Titolo della tesi: Serum Response Factor is required for the therapeutic effects of physical activity in cancer-cachexia
Cachexia is a multifactorial and complex syndrome associated with chronic diseases such as cancer, which leads to an involuntary and progressive loss of body weight. Cachexia is characterized by an increased level of pro-inflammatory cytokines and other humoral factors, which induce autophagy and proteolysis mediating muscle fiber atrophy. Muscle wasting interferes with the therapy of the primary disease and is a negative prognostic factor for cancer patients. Physical activity has been proposed to counteract cachexia since it improves muscle metabolism and decreases systemic inflammation by regulating the balance between anti- and pro-inflammatory cytokines. Physical activity is thought to promote the release of beneficial myokines from the exercised muscle. Exercise is associated with an improvement in the quality of life and survival in cancer patients.
However, the mechanisms underlying the response to physical exercise in cancer cachexia are not known. We hypothesized that the effects of exercise are mediated by a mechano-transduction response in muscle, involving Serum Response Factor (SRF), which is a gene transcription factor induced by mechanical cues mediated by actin polymerization. Since the broad involvement of SRF in muscle homeostasis includes a pivotal role in satellite cell proliferation and recruitment to myotubes, we also hypothesized that SRF beneficial effects are extended to the satellite cell niche.
To verify our hypothesis, we used an in vivo model consisting of mice injected or not with C26 tumor cells, to induce cancer cachexia. The animals were further divided into two groups, which performed or not voluntary exercise. In this way, we had four experimental groups allowing us to test any interaction between exercise and cancer cachexia. To specifically address the SRF role in the rescue of muscle mass by physical exercise in cancer cachexia, we used an SRF loss of function models, consisting of inducible, muscle-specific SRF KO mice with the Cre loxP system activated by tamoxifen injections For these mice, a different tumor, i.e., the Lewis Lung Carcinoma (LLC) was used to induce cachexia, due to immune incompatibility resulting in tumor rejection in these non-immunoexpressed mouse lines.

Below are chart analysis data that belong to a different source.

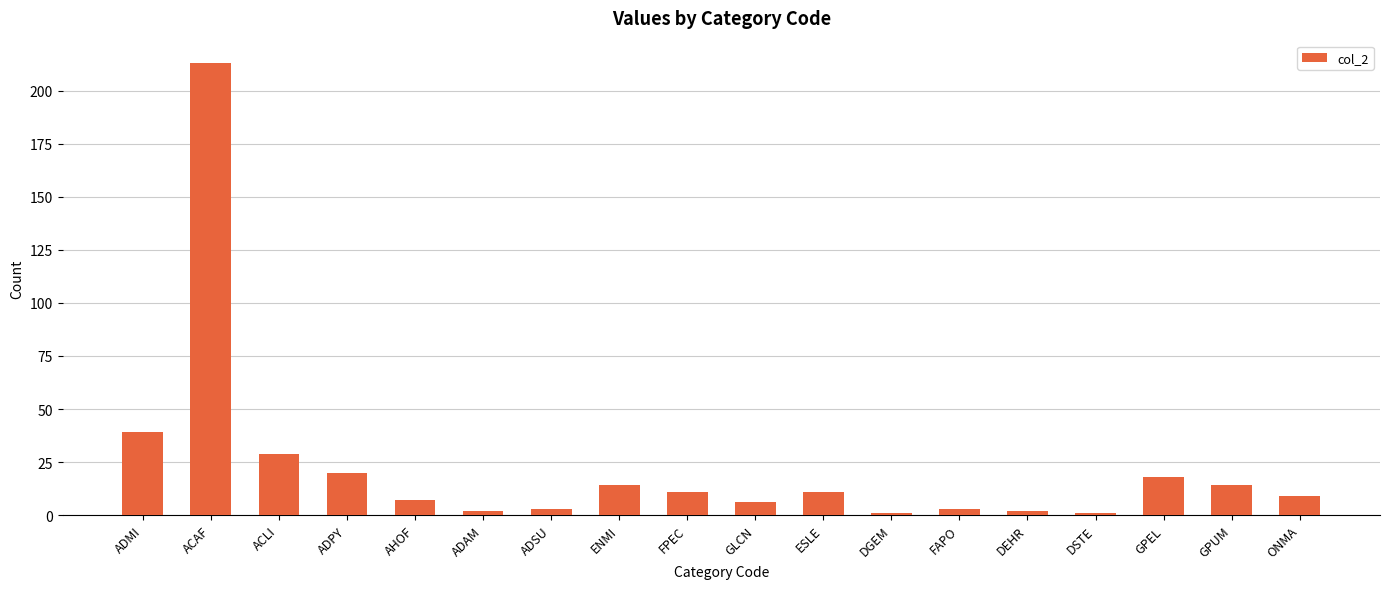

The value at ADPY is 32. True or false?

False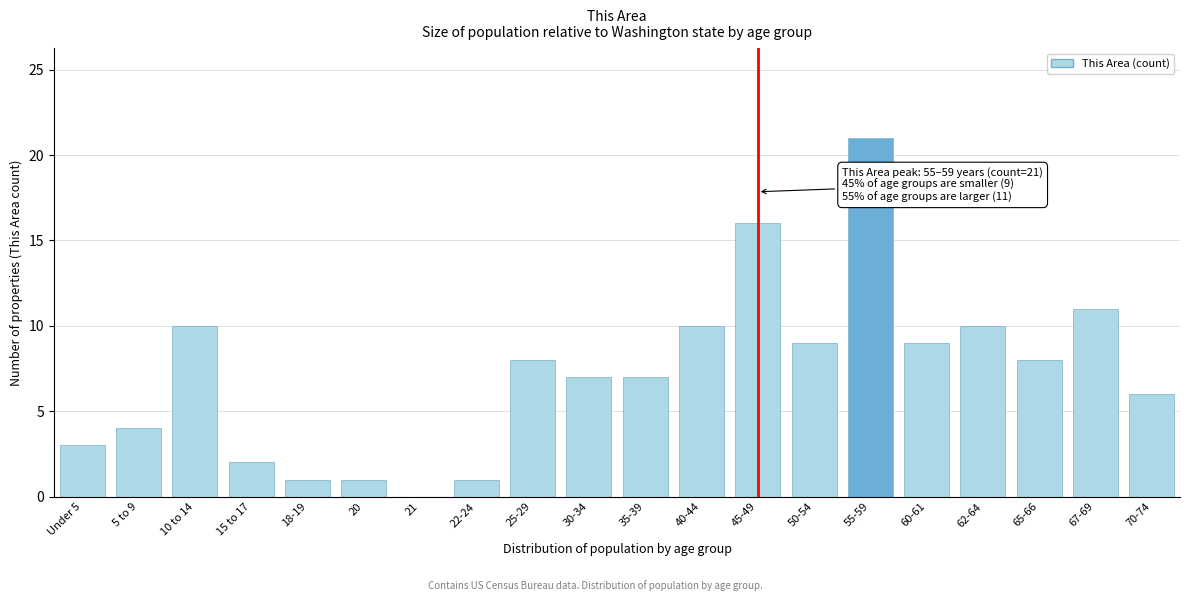

Reading left to right, list all the values displayed in this chart.

Under 5=3	5 to 9=4	10 to 14=10	15 to 17=2	18-19=1	20=1	21=0	22-24=1	25-29=8	30-34=7	35-39=7	40-44=10	45-49=16	50-54=9	55-59=21	60-61=9	62-64=10	65-66=8	67-69=11	70-74=6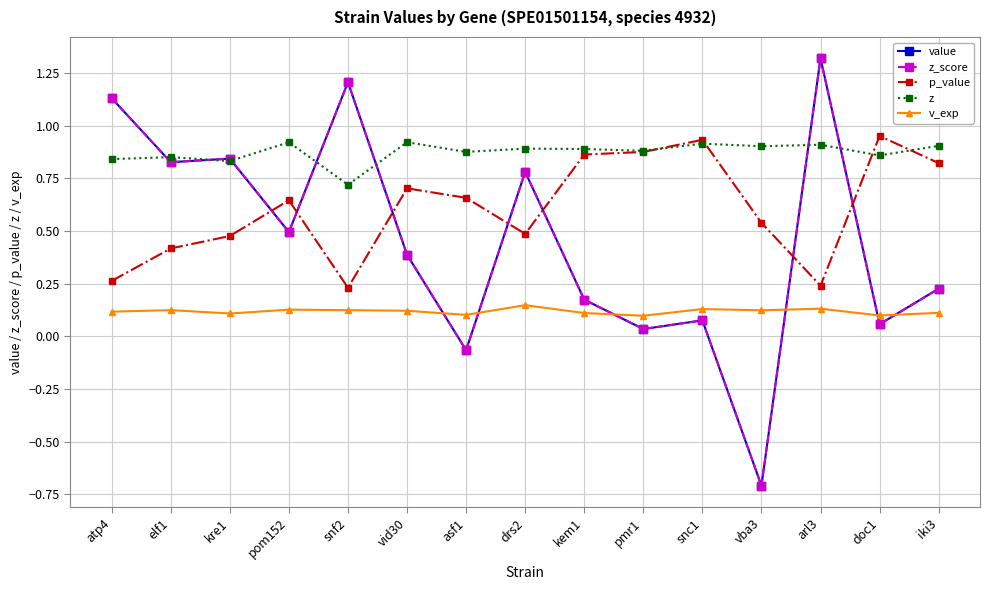

In p_value, how many points are higher than both neighbors (excluding endpoints)?

4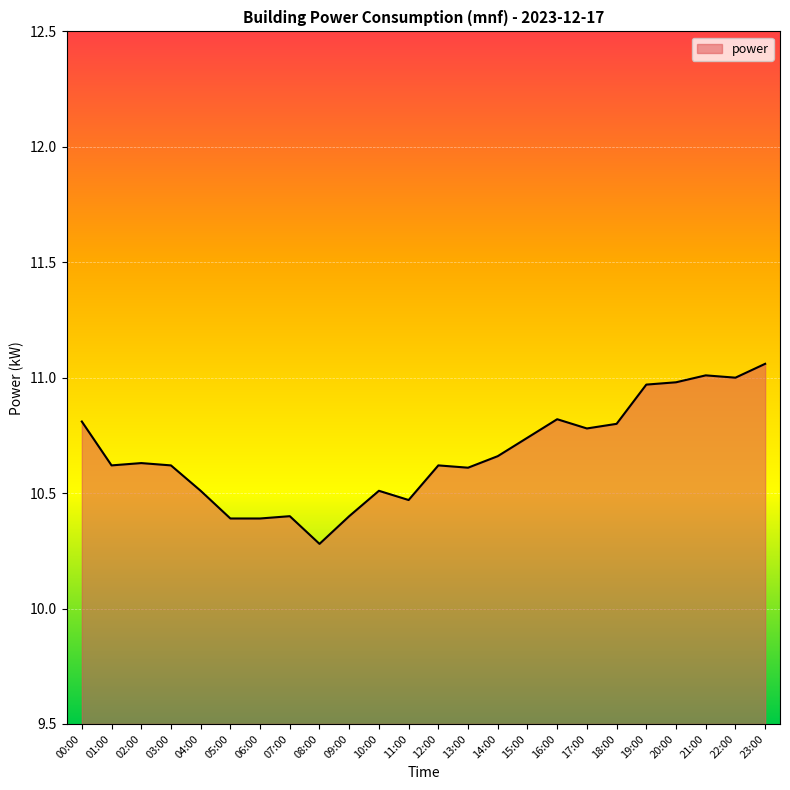

What is the difference between the maximum and minimum values?

0.8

Our results showed that the C26 tumor induces loss of body weight, muscle wasting, protein degradation, including a decrease of SRF protein, which resulted from the downregulation of its transcriptional activity. We observed that the effects of C26 tumors were counteracted by physical activity, suggesting that voluntary exercise is an effective means to counteract cachexia; we also observed that the beneficial exercise effects are linearly correlated to the SRF protein levels in muscle, suggesting a pivotal role for SRF as a mediator of the response to exercise. To demonstrate that SRF is necessary to transduce exercise effects, we applied the same exercise protocol as above to LLC tumor-bearing SRF KO mice and observed that exercise could no longer rescue cachexia, thereby indicating that SRF is essential for the organismal response to exercise.
Additionally, we observed opposite effects of the tumor and exercise on Pax7+ cells, i.e., the satellite cells which are responsible for muscle regeneration and homeostasis. Since we also observed the recruitment of nuclei within the muscle fibers in response to exercise, we concluded that the myogenic program is activated by exercise, resulting in stem cell recruitment to muscle fibers, which could contribute to muscle homeostasis.
Overall, our data demonstrate that the positive effects of exercise on cancer cachexia are due to an SRF-mediated mechanical response of muscle fibers, resulting in transcriptional changes activating pro-myogenic genes and in the recruitment of muscle stem cells which ultimately result in the rescue of muscle mass.